Páginas

domingo, março 18, 2018

A ponte

O general foi chamado ao laboratório.
Recebeu as informações do próprio doutor Alves. 
Ele lembrava da lenda contada pelo velho general. Enviou os homens para buscá-lo. 

Depois de morto, L. foi colocado num saco. 
Dentro do latão, cimento, caindo fundo no rio Tietê.

O velho general foi até a parede, abriu um cofre. 
A bola de ferro parecia inscrita com símbolos antigos. 
Ele apertou uma espécie de botão. 
O mecanismo abriu-se. 
- Precisamos de um campo magnético forte. 

O corpo no asfalto sob a chuva. 
Ele sabia que já tinha visto isso antes.
Voltou ao escritório. Procurou os arquivos. 
A bala é a mesma. 

- Nossos melhores homens já morreram - disse o general. Naquela época, Polícia e Exército tinham uma só tática. Guerra de baixa intensidade. Sabíamos como usar tortura, informantes, vigilantes em busca de informação, neutralizando, desarticulando a oposição. Agora, vamos ter essa informação de novo. Einstein-Rosen.

Os agentes franceses haviam estudado com os alemães.
Na floresta, área secreta, desenvolviam sua teoria. 
Von Rotten imaginava como transmitir informação. 

- Simular atropelamento.
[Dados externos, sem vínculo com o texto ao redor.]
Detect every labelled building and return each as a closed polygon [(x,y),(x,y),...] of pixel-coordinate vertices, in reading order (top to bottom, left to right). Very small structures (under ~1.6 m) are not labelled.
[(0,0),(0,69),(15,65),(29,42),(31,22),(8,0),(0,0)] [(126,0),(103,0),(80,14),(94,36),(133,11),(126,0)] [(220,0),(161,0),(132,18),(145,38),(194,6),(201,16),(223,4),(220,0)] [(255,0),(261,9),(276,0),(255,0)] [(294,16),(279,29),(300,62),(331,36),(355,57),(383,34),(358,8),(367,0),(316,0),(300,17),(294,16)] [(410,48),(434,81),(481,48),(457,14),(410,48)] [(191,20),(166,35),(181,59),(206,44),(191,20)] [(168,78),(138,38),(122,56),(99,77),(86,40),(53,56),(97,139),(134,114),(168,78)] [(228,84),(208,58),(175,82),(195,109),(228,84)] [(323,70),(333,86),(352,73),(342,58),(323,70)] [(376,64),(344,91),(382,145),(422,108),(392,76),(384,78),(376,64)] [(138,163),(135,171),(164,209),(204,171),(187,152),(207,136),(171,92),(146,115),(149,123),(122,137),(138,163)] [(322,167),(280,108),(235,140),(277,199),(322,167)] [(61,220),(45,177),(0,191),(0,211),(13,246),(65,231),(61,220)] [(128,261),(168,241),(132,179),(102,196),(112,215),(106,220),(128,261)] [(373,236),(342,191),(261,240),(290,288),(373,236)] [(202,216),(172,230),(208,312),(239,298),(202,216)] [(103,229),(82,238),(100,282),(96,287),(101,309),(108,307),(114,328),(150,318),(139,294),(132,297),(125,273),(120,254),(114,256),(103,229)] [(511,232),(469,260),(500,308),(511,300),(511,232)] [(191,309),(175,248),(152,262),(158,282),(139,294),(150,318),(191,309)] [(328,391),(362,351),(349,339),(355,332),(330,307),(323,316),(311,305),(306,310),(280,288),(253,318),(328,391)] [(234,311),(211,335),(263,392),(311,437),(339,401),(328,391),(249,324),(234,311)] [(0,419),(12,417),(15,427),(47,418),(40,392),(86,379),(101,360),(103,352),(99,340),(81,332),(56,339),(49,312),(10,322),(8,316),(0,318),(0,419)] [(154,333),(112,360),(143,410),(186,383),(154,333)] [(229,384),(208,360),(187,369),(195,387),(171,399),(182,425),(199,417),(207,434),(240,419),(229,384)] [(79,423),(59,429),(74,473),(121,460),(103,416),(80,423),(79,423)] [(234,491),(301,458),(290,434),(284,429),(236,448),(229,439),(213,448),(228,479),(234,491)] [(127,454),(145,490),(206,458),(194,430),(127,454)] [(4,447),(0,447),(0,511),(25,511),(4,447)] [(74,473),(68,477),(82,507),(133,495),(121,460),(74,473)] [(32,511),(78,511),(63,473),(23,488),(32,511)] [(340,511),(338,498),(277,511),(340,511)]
Jogar o corpo em frente ao caminhão. 
Tomei conta dele na última noite.
Sabia que seria morto, quatro agentes vão matá-lo. Não podemos nos arrepender. 
As pessoas que nós combatemos estão no poder. 

Von Rotten caminhava pela floresta com o jovem oficial.
Em teoria, duas partículas criadas juntas acabam tendo uma ligação que parece ignorar o realismo do espaço-tempo. Um paradoxo, ou a intuição clássica não corresponde à realidade física. E se duas singularidades fossem emaranhadas e separadas uma da outra?

Sem roupa. Indefesa. 
- Nunca houve isso. Estupro não - disse o policial ao padre. 
O bispo foi pessoalmente visitar o Batalhão. Ele estava lá. 
- Depois de dar ao lobo o gosto de sangue, ele não será civilizado. 

O navio volta de Paris. 
A Argélia era pesquisa. 
Aulas com professores estrangeiros.
- Ele é perigoso. Um fanático religioso - disse o policial sobre o empresário. 
Ele organizou grupos para combater a guerra - a estranha guerra interna. 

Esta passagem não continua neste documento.